[Material for the task — start]

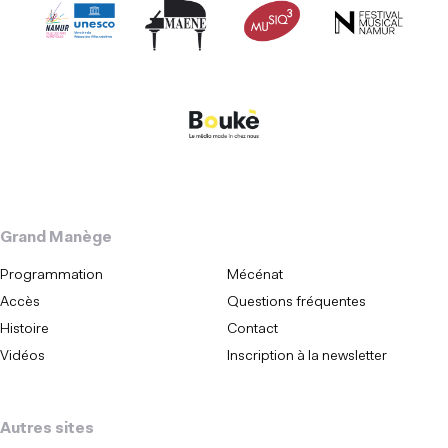
Grand Manège
Programmation
Mécénat
Accès
Questions fréquentes
Histoire
Contact
Vidéos
Inscription à la newsletter
Autres sites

[Material for the task — finish]

» Activity
Please output all of the entries exactly as they appear, with no pictures.

» Finished exercise
Grand Manège
Programmation
Mécénat
Accès
Questions fréquentes
Histoire
Contact
Vidéos
Inscription à la newsletter
Autres sites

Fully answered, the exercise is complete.